Pt-Al2O3 interfaces in cofired ceramics for use in miniaturized neuroprosthetic implants.

ABSTRACT

A core element to miniaturized, hermetic encapsulations for neuroprosthetic implants with high numbers of stimulation channels is the creation of electrical feedthroughs. Platinum (Pt) and alumina (Al2 O3 ) are necessary to connect the sealed electronics to external components including electrode arrays that provide a neural interface function, as well as to sources of power or data. Combined with laser micro-processing, high-density feedthrough arrays were created with up to 2500 channels per cm(2) . The chemistry, micro structure, and crystallography of the Pt-Al2 O3 interface created by the cofiring of Pt particles and Al2 O3 particulate in binder were studied by transmission electron microscopy (TEM), energy dispersive spectroscopy (EDS) and selective area electron diffraction (SAED) to determine the nature of the Pt-Al2 O3 bond.
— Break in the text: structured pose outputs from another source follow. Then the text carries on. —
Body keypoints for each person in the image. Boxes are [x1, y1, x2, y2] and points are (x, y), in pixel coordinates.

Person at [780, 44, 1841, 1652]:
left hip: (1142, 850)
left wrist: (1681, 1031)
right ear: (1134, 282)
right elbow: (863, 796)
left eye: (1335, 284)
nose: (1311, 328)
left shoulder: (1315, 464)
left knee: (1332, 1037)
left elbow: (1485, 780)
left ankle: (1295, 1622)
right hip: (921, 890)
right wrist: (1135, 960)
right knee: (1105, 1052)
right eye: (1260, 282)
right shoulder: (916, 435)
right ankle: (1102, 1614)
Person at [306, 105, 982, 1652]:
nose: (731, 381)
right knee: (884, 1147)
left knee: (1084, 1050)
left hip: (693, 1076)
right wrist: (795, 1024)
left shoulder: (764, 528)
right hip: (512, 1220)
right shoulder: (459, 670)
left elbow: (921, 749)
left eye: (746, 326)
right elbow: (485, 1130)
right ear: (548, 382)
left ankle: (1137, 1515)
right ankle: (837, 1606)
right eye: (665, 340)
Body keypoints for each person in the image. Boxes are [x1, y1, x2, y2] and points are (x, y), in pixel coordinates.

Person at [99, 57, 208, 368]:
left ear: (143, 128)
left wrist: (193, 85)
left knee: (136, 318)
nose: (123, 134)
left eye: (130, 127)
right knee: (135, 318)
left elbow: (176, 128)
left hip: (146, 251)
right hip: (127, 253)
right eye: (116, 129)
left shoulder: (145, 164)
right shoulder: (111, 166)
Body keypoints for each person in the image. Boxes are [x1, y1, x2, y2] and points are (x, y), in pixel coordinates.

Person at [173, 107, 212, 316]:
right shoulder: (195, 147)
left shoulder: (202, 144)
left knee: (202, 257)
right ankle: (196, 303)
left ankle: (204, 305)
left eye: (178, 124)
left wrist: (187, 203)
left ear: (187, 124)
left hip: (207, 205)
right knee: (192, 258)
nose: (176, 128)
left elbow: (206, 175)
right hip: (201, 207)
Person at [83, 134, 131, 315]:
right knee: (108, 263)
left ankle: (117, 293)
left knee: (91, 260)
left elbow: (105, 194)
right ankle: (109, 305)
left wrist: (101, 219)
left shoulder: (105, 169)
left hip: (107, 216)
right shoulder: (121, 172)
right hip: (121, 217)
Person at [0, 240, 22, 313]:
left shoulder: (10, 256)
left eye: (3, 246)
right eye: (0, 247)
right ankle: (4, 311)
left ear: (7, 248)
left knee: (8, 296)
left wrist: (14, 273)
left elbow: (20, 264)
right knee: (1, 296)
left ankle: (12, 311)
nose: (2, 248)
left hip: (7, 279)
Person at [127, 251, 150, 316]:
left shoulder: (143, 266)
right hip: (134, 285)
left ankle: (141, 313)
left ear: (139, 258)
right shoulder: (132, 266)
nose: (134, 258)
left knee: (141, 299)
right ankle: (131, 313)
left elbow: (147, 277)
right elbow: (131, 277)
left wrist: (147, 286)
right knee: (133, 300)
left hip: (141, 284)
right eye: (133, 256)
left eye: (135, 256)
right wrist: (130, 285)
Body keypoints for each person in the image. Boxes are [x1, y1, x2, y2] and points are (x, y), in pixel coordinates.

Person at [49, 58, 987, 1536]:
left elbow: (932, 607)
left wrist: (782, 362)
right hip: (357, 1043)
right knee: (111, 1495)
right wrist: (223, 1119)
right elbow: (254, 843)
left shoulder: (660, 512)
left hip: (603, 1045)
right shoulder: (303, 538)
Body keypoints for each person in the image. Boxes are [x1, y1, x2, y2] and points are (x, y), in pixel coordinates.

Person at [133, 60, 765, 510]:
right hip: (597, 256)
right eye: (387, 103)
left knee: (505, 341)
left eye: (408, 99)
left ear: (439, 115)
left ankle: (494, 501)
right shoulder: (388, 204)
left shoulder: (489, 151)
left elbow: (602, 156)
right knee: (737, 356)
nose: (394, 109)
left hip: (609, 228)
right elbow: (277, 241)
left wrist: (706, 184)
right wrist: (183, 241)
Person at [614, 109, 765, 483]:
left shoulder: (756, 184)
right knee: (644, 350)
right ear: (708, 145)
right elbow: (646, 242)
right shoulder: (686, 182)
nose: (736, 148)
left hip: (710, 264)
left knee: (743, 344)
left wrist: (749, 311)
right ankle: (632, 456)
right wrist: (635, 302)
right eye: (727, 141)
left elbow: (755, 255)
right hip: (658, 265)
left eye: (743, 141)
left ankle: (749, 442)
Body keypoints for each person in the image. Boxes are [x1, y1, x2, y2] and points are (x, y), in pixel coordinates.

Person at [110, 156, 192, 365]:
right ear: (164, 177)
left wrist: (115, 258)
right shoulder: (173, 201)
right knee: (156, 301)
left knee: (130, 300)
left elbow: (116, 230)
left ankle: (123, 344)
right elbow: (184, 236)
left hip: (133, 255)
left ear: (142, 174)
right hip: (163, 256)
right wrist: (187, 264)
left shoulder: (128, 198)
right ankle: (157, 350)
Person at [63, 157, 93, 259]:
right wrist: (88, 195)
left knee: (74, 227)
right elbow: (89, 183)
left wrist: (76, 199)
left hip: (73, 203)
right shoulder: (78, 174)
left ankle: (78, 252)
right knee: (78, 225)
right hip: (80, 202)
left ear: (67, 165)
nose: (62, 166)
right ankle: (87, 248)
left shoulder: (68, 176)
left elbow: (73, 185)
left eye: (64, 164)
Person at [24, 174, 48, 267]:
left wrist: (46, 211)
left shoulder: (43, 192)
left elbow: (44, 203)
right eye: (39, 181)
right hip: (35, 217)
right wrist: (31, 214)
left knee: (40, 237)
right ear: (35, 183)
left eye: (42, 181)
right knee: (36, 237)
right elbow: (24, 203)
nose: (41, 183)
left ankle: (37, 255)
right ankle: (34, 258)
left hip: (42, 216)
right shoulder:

While Pt-Al2 O3 interfaces only occurred in cases where the different grains were in distinct orientations where the crystal lattices matched, the addition of glass additives allowed for bonding nonmatching orientations by devitrification to form Pt-glass-Al2 O3 interfaces. The conditions for the formation of both mechanisms were determined, and it was shown that higher order crystal planes than previously described can be matched. Analyzing the lattice matches in detail showed the ability of the material compound to compensate for mismatches by the formation of dislocations, out-of-angle matching, lattice distortion, and the existence of semi-coherent interfaces in case of integer misfit ratios to create domain matching.